Neuropediatrics 1993; 24(1): 43-46
DOI: 10.1055/s-2008-1071511
Case report

© Georg Thieme Verlag KG Stuttgart · New York

A Sibship with a Neuronal Migration Defect, Cerebellar Hypoplasia and Congenital Lymphedema

J. O'B. Hourihane1,2 , C. P. Bennett3 , R.  Chaudhuri4 , S. A. Robb2 , N. D. T. Martin1
  • 1Department of Pediatrics, Kent and Canterbury Hospital, Canterbury, Kent, CT1 3NG, England
  • 2Department of Paediatric Neurology, Newcomen Centre, Guy's Hospital, London, SE1 9RT, England
  • 3South East Thames Regional Genetics Centre, 8th Floor, Guy's Tower, Guy's Hospital, London, SE1 9RT, England
  • 4Department of Magnetic Resonance Imaging, Radiological Sciences, Guy's Hospital, London, SE1 9RT, England
Further Information

Publication History

Publication Date:
19 March 2008 (online)

Abstract

We describe a sibship of three males, including monozygous twins, with cerebral and cerebellar malformations and congenital lymphedema.
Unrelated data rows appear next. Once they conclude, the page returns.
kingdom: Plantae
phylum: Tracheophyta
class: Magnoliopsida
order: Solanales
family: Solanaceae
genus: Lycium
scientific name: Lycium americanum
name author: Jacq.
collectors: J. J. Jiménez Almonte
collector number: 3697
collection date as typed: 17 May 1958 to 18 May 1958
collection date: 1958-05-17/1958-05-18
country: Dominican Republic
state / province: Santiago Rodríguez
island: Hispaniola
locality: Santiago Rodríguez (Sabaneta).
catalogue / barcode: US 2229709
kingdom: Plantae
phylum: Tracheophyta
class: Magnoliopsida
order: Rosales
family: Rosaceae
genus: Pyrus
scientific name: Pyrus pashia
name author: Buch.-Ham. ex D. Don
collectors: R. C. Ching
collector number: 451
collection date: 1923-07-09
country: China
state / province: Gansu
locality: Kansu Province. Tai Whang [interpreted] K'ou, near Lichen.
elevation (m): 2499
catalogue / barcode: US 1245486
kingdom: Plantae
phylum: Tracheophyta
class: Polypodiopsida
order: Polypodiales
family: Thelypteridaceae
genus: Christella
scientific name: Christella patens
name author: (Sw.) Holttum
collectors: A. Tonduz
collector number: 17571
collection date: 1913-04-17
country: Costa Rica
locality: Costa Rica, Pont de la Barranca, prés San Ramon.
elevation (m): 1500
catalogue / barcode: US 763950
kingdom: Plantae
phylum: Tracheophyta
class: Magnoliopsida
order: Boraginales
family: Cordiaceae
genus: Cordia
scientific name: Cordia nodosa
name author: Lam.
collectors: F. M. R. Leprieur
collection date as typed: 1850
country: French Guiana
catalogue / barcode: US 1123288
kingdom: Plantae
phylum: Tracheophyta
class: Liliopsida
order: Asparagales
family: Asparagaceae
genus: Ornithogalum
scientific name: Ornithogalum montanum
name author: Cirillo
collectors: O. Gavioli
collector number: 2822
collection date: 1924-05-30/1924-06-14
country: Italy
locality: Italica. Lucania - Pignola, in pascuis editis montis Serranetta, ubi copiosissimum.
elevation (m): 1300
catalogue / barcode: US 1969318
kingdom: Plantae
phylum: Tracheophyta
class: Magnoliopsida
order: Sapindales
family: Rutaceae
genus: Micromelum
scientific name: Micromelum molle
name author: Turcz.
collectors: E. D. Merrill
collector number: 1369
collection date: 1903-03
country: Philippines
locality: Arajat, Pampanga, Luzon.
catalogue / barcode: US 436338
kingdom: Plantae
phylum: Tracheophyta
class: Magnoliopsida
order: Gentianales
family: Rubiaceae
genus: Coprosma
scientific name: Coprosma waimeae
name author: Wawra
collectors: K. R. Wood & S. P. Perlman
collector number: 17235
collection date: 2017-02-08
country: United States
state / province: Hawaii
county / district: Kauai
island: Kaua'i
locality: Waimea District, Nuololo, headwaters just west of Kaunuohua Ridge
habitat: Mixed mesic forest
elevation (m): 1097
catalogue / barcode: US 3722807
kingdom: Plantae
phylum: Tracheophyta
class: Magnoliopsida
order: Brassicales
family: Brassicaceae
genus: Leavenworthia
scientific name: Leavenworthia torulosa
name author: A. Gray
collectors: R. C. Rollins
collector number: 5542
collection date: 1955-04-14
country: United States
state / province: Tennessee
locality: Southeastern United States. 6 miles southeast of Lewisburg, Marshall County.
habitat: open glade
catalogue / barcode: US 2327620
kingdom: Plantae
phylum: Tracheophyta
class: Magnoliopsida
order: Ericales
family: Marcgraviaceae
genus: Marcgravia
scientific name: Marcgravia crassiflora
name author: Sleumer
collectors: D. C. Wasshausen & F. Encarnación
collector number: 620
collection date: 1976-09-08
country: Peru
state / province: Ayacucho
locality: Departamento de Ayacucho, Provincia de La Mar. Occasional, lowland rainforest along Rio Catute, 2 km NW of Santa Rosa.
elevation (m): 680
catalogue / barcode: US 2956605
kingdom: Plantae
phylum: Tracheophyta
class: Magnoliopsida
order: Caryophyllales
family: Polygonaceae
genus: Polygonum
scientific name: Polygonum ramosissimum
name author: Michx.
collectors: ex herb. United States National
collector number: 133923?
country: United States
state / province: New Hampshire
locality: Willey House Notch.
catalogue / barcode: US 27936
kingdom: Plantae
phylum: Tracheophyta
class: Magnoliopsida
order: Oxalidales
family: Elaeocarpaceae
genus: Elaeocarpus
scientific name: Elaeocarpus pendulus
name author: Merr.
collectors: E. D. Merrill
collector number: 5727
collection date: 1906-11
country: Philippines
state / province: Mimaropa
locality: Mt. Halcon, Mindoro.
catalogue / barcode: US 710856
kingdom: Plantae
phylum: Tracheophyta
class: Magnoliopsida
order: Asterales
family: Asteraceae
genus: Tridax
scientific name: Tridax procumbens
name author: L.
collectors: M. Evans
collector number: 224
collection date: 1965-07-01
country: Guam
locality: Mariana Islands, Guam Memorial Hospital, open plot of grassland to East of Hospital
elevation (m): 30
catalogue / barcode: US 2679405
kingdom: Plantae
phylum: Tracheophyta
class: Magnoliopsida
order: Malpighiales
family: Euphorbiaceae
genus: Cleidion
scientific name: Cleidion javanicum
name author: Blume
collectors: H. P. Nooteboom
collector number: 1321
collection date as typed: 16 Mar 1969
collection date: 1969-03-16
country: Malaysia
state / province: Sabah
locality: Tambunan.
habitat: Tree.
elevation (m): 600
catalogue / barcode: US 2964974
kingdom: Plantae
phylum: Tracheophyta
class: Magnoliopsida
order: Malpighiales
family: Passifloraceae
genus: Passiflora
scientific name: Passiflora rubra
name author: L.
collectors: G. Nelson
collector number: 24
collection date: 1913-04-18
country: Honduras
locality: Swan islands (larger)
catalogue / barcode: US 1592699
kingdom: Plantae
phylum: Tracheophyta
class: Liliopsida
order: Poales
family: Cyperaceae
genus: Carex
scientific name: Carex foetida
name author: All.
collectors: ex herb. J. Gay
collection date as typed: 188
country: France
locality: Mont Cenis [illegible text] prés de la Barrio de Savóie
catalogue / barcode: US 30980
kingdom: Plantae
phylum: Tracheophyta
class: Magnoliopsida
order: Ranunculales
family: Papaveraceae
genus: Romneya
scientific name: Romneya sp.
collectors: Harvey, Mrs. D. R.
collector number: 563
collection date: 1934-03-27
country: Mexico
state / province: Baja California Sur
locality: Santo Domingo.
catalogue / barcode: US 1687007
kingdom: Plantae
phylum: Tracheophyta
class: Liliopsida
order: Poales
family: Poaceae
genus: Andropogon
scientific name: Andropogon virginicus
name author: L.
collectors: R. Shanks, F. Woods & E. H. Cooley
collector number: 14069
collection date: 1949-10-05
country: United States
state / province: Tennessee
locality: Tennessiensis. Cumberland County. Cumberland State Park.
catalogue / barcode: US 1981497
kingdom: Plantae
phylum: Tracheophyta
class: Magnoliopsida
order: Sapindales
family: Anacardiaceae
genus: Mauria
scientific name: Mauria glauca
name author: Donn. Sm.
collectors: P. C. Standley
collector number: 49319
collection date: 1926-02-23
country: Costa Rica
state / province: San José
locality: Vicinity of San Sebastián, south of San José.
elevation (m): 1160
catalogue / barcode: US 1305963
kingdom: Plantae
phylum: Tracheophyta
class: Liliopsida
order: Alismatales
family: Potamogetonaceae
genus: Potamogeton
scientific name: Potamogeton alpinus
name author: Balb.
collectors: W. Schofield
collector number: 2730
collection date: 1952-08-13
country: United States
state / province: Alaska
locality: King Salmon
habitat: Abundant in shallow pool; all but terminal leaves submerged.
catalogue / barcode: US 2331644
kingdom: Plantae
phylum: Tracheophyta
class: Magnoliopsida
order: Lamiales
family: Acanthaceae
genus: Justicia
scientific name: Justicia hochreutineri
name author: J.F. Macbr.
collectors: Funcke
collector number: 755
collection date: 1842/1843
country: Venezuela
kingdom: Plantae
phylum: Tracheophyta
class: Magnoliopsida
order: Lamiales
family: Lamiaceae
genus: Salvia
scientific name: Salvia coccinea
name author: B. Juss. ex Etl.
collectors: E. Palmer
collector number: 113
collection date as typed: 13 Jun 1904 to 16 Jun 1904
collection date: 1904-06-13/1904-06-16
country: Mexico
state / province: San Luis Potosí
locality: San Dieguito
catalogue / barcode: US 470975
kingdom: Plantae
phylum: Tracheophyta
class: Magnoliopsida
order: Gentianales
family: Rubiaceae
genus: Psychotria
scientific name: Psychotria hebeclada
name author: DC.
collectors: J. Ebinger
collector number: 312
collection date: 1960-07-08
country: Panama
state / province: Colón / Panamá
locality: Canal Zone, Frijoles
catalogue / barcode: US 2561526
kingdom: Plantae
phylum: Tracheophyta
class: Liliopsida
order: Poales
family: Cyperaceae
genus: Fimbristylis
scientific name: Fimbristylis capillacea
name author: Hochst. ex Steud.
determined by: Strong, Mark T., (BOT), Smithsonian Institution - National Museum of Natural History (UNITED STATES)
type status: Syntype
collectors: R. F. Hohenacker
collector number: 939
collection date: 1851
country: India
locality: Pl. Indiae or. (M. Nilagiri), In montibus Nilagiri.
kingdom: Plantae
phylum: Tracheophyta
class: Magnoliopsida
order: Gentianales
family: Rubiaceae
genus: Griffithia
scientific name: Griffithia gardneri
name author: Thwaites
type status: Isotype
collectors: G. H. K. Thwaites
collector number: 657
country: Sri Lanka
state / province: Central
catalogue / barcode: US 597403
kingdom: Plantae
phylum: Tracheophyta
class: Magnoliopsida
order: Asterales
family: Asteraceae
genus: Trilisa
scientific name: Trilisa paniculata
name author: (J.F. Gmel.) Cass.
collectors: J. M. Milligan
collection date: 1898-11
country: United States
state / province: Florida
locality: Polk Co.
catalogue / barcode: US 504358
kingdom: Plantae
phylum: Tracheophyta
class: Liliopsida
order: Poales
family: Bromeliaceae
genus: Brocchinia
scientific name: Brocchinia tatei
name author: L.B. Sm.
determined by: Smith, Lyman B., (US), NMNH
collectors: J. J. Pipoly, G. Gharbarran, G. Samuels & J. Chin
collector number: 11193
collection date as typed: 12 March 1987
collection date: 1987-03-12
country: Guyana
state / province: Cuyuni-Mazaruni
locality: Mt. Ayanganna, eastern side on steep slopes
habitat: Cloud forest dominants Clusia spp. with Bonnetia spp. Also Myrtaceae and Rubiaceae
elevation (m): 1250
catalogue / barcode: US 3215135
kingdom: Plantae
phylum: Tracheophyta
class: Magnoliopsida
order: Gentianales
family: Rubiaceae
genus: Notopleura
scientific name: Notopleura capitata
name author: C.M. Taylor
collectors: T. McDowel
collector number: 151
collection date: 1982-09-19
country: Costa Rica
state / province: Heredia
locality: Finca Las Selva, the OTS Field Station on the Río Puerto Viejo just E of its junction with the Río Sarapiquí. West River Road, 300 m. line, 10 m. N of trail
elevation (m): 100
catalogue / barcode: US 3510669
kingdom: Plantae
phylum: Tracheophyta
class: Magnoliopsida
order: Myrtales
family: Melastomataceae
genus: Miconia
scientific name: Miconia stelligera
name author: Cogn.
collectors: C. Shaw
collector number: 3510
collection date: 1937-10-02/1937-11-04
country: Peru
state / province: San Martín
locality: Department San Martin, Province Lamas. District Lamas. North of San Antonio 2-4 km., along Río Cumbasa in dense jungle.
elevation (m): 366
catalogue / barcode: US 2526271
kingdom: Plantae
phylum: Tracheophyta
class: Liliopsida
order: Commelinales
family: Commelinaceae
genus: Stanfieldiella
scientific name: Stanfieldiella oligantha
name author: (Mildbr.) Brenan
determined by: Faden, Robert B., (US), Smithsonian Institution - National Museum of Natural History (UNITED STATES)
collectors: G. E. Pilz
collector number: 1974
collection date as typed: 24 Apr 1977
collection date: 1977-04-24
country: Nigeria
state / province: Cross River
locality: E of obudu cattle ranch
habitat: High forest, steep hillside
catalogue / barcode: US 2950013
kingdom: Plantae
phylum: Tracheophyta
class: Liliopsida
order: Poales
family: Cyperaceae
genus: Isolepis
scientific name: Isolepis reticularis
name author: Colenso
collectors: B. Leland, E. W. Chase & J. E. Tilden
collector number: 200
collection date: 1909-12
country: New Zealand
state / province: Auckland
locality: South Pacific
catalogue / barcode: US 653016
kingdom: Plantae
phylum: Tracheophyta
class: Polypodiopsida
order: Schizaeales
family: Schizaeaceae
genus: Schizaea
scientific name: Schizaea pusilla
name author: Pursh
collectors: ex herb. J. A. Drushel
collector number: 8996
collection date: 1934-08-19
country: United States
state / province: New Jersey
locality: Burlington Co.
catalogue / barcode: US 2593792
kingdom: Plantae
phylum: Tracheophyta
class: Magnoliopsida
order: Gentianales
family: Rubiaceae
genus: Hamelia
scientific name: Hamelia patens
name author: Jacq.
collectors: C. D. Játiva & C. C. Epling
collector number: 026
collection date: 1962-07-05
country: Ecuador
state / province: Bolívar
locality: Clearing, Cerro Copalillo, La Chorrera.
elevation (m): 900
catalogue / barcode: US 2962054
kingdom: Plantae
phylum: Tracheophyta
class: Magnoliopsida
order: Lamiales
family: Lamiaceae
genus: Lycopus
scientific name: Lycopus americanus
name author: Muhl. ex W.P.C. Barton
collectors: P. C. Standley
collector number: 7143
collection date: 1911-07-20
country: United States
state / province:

The parents of these children are related, being half second cousins. The clinical, radiological and histopathological features do not fit a previously recognized pattern. We feel this sibship represents a syndrome that has not been previously described, though it closely resembles the Walker Warburg syndrome.